Captain Mortimer Harvie Jordan
  • Our school is named after Captain Mortimer Harvie Jordan III.

    Mortimer Jordan was born November 15th, 1881, at the Jordan home on 5th Avenue in Birmingham, AL. He graduated from the University of Alabama in 1902, when it was still a military school. After graduating from Tulane University in 1907, Dr. Jordan began his medical practice in Birmingham. He was a founder of the Jefferson Rifle Club and a member of the Alabama National Guard. He voluntarily enlisted for service in World War I. As commanding officer of Company K, 167th Infantry, 42nd Rainbow Division, he was wounded while leading his sector in battle near Sergy, France. He died in 1918 at the age of 36, a few days after being wounded in action, and is buried in Arlington National Cemetery.
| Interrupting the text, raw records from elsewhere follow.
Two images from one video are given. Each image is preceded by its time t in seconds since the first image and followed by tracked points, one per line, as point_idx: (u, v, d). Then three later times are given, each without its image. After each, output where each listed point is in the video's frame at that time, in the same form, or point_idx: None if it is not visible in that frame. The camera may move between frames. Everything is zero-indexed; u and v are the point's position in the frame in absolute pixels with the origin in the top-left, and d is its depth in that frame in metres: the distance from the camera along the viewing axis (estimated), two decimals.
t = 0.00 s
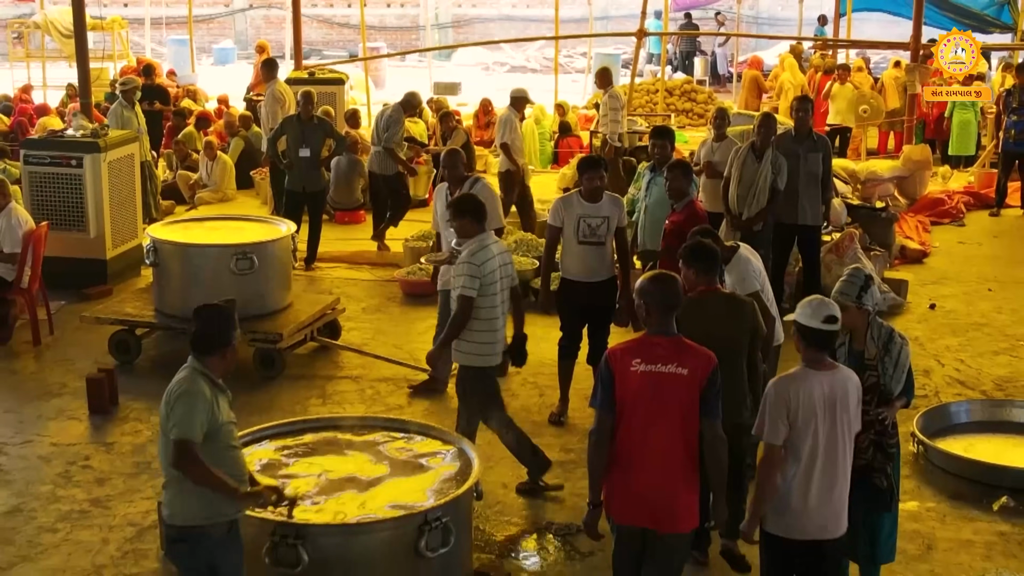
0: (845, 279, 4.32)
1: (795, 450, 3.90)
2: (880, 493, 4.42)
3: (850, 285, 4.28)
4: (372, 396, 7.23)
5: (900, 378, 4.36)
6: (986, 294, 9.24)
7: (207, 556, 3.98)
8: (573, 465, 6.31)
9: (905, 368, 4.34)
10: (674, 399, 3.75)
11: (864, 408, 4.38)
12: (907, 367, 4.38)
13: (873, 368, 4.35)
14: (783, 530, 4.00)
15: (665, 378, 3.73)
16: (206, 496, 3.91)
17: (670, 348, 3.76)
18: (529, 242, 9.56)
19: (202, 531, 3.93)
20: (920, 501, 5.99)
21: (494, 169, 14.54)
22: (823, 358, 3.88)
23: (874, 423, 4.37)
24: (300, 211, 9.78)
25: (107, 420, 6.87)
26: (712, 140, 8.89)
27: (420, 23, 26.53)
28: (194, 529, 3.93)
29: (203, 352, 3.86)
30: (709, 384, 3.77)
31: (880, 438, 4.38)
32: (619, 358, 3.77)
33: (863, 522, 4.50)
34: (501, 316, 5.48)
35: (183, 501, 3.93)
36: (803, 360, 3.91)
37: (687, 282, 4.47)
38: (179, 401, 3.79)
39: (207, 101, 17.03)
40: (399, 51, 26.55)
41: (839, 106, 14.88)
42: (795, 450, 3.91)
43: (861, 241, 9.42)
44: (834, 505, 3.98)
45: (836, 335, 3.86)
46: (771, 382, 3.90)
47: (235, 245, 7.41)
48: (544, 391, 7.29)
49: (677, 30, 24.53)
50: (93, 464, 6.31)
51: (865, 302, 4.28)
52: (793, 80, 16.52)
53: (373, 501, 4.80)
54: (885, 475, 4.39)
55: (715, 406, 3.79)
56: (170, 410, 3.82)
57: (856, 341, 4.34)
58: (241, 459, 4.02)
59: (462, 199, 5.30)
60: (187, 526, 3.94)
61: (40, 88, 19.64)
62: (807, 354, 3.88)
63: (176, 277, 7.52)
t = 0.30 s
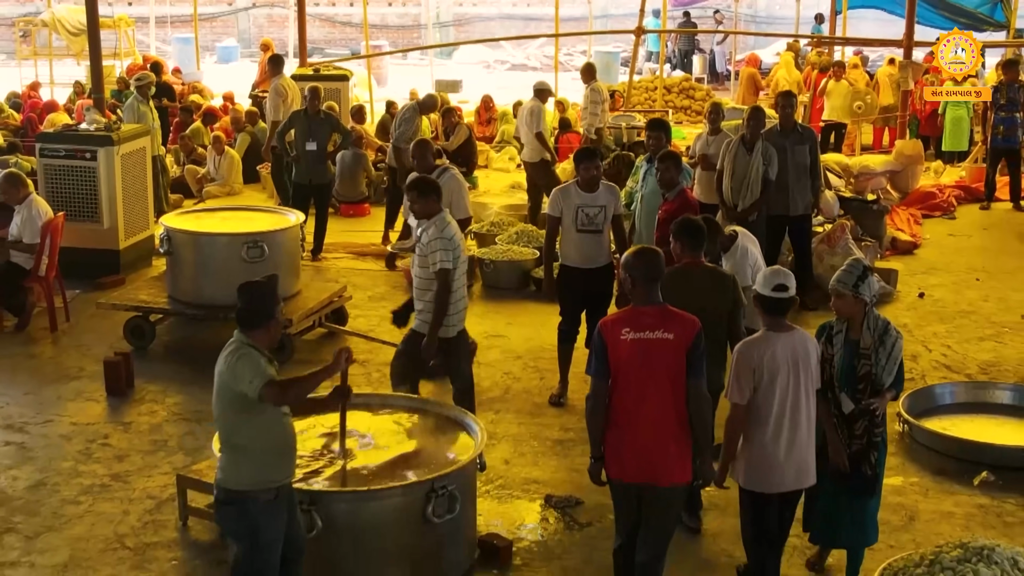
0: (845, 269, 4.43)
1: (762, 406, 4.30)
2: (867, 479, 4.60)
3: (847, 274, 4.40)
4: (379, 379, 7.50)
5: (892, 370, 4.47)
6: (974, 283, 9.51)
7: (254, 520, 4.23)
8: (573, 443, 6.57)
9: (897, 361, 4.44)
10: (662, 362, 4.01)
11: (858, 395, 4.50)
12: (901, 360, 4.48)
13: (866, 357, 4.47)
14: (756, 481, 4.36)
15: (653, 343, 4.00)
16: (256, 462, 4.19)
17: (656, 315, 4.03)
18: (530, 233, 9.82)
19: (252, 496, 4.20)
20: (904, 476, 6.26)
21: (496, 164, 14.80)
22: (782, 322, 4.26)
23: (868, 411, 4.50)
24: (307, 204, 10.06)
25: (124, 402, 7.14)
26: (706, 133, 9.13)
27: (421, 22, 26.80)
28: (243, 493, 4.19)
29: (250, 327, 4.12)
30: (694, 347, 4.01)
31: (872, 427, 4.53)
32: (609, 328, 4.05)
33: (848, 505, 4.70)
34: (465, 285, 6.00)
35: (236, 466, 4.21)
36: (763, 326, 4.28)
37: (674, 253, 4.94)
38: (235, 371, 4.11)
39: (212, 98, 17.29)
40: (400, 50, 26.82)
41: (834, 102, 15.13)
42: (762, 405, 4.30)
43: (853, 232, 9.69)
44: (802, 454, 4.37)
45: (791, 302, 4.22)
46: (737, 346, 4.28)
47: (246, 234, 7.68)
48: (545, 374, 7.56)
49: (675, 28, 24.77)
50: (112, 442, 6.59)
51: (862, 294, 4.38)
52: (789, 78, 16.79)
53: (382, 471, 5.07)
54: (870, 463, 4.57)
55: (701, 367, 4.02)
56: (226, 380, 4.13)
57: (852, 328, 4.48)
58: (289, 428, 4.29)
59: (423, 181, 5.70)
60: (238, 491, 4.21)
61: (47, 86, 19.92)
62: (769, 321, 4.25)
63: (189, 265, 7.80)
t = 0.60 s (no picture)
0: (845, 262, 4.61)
1: (737, 365, 4.71)
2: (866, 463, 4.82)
3: (846, 266, 4.58)
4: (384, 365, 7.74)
5: (888, 359, 4.67)
6: (964, 275, 9.74)
7: (313, 493, 4.43)
8: (573, 425, 6.81)
9: (893, 350, 4.65)
10: (649, 334, 4.27)
11: (853, 383, 4.70)
12: (895, 350, 4.68)
13: (863, 347, 4.66)
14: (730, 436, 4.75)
15: (642, 317, 4.27)
16: (315, 436, 4.39)
17: (644, 290, 4.30)
18: (530, 227, 10.07)
19: (314, 469, 4.40)
20: (891, 456, 6.50)
21: (497, 160, 15.05)
22: (765, 293, 4.68)
23: (864, 398, 4.70)
24: (314, 198, 10.32)
25: (138, 387, 7.38)
26: (702, 129, 9.40)
27: (422, 21, 27.04)
28: (304, 467, 4.40)
29: (302, 307, 4.31)
30: (679, 319, 4.27)
31: (869, 414, 4.74)
32: (600, 305, 4.33)
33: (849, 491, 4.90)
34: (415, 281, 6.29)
35: (296, 441, 4.42)
36: (746, 295, 4.71)
37: (669, 229, 5.33)
38: (292, 349, 4.31)
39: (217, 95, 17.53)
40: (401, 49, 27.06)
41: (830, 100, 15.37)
42: (737, 366, 4.72)
43: (845, 225, 9.92)
44: (774, 415, 4.74)
45: (779, 273, 4.61)
46: (720, 309, 4.71)
47: (256, 225, 7.93)
48: (545, 361, 7.81)
49: (674, 27, 25.00)
50: (128, 424, 6.83)
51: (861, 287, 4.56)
52: (786, 76, 17.03)
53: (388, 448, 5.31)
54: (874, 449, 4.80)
55: (686, 337, 4.28)
56: (285, 360, 4.33)
57: (848, 320, 4.67)
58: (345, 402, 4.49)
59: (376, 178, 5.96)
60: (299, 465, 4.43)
61: (54, 84, 20.17)
62: (756, 290, 4.66)
63: (200, 256, 8.04)
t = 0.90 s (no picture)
0: (828, 256, 4.75)
1: (718, 331, 5.03)
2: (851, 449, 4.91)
3: (828, 259, 4.72)
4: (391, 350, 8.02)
5: (865, 352, 4.78)
6: (953, 265, 10.01)
7: (376, 449, 4.71)
8: (573, 406, 7.09)
9: (871, 341, 4.76)
10: (643, 308, 4.58)
11: (835, 374, 4.79)
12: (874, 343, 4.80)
13: (843, 338, 4.78)
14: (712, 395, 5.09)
15: (636, 291, 4.59)
16: (377, 394, 4.68)
17: (637, 267, 4.63)
18: (532, 219, 10.36)
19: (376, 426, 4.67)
20: (878, 435, 6.77)
21: (498, 156, 15.33)
22: (742, 263, 5.02)
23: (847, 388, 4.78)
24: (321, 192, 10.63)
25: (153, 370, 7.65)
26: (699, 124, 9.74)
27: (424, 20, 27.31)
28: (371, 425, 4.68)
29: (355, 274, 4.60)
30: (670, 293, 4.58)
31: (852, 404, 4.84)
32: (598, 281, 4.66)
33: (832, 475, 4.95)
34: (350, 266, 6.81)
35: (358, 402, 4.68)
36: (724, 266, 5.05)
37: (652, 212, 5.87)
38: (355, 312, 4.59)
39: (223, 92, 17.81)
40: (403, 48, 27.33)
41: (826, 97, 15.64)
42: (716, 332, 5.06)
43: (838, 217, 10.20)
44: (749, 379, 5.07)
45: (752, 243, 4.95)
46: (701, 279, 5.04)
47: (266, 215, 8.20)
48: (545, 346, 8.08)
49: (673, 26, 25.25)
50: (145, 405, 7.10)
51: (841, 278, 4.69)
52: (783, 74, 17.29)
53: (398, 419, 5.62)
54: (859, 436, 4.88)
55: (678, 310, 4.59)
56: (349, 324, 4.60)
57: (830, 311, 4.78)
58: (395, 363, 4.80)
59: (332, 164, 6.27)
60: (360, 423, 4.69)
61: (61, 82, 20.43)
62: (733, 262, 5.00)
63: (212, 245, 8.31)
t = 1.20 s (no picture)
0: (796, 245, 4.90)
1: (694, 309, 5.27)
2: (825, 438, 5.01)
3: (795, 249, 4.86)
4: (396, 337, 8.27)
5: (833, 340, 4.88)
6: (944, 258, 10.24)
7: (433, 426, 4.95)
8: (572, 390, 7.33)
9: (838, 329, 4.86)
10: (647, 289, 4.86)
11: (804, 362, 4.92)
12: (843, 331, 4.89)
13: (811, 326, 4.90)
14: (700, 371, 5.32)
15: (642, 272, 4.86)
16: (432, 372, 4.92)
17: (642, 250, 4.89)
18: (534, 212, 10.61)
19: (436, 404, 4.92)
20: (868, 418, 7.01)
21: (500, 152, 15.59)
22: (713, 245, 5.23)
23: (816, 375, 4.92)
24: (327, 187, 10.88)
25: (166, 357, 7.90)
26: (696, 119, 9.99)
27: (426, 20, 27.54)
28: (429, 402, 4.91)
29: (405, 262, 4.87)
30: (673, 275, 4.85)
31: (824, 392, 4.95)
32: (604, 263, 4.94)
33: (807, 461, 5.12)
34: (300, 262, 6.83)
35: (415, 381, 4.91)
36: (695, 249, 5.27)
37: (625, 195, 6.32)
38: (412, 295, 4.85)
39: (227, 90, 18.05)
40: (405, 46, 27.56)
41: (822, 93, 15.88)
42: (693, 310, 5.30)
43: (831, 210, 10.44)
44: (726, 352, 5.31)
45: (717, 226, 5.16)
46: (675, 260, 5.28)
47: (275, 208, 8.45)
48: (546, 334, 8.33)
49: (672, 25, 25.49)
50: (159, 389, 7.35)
51: (805, 266, 4.83)
52: (780, 72, 17.54)
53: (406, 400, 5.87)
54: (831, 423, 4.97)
55: (680, 290, 4.85)
56: (406, 306, 4.85)
57: (799, 300, 4.92)
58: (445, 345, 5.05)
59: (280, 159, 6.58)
60: (420, 403, 4.92)
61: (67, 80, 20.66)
62: (701, 244, 5.22)
63: (222, 237, 8.56)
    Below is an image of Captain Jordan's WWI service card. You can also view this biographical memo completed in 1920, available from the Alabama Department of Archives and History.

     

https://archives.alabama.gov/goldstar/images/card/Jordan_MortimerH.pdf

  • From Alabama's Own in France by William H. Amerine

    "Cook Leach, of Selma, who was a member of Company K, had a large audience around him as he told of his experiences. He paid the highest tribute to Capt Mortimer Jordan, who was killed in action. He said that Capt Jordan did not stay back and order his men over, but he was always to be found in the front line, and his command was always 'Let's Go'." p. 299

    "As showing the ever-present consideration Captain Mortimer H. Jordan, K Company, from Birmingham, Ala., had for others, which endeared him to all who knew him, the following story is told of the wounding which later caused his death: Captain Jordan was making his way up a wooded strip along a tributary of the Ourcq River in the Chateau-Thierry drive, July 29, 1918, to see Lieutenant-Colonel Walter E. Bare. The Huns were shelling the area. One shell landed near the captain and he was knocked down. At first Captain Jordan thought he was only shell-shocked. 'Don't trouble about me,' he said, 'look after those wounded men out there.' Finally he consented to be removed, and on August 2nd died in the field hospital from the effects of a serious wound." p. 313-314

     

    Amerine, William H. Alabama's Own in France. Eaton & Gettinger, 1919. Online PDF


  • From Send The Alabamians: World War I Fighters in the Rainbow Division by Nimrod T. Frazer

    The Rainbow Division was one of four American combat units in France through the winter of 1917-1918, which were essential to the war effort. In a letter to his brother before leaving for France, Captain Jordan wrote of the 167th, "Our division is in the peak of condition and the morale is very high. Our regiment is the most feared and respected here..." p. 44

    "...the Rainbow was the first American unit to receive training in the Chaumont region, and they were the first Americans that many local people had ever seen." p.48

    "Most of the men on the 167th had been together for a long time, and they had been tested - and unified - by the epic march a month after their arrival in France. A bond of mutual confidence and understanding existed between officers and the men and from the men to each other. The friendships between some of the Alabama men further substantiated such confidence.The 167th also exhibited a substantial amount of satisfaction in its identity as a volunteer unit belonging to the first National Guard division to see combat in the war." p. 68

    "The Alabamians themselves remained pleased, as evidenced by Jordan's description of events in a letter to his wife: 'We have met the Boche and found we can whip him any day. He is a good mass fighter, but is no match for our men in the hand to hand affair. What pleases me most is our men have shown the most calm and desperate courage, lying unmoved under continuous shell fire.... The French are loud in their praise.' Interestingly, in focusing on the accomplishments of his men, Jordan modestly refrained from reporting his own heroics. Other accounts reveal that he left his bunker and rushed to the aid of a private wounded by shell fire. After administering first aid, Jordan carried the private through bombardment for 150 yards to safety. Jordan was decorated with a Distinguished Service Cross for this action." p. 102-103

       

    Frazer, Nimrod T. Send the Alabamians: World War I Fighters in the Rainbow Division. Univ. of Alabama Press, 2014.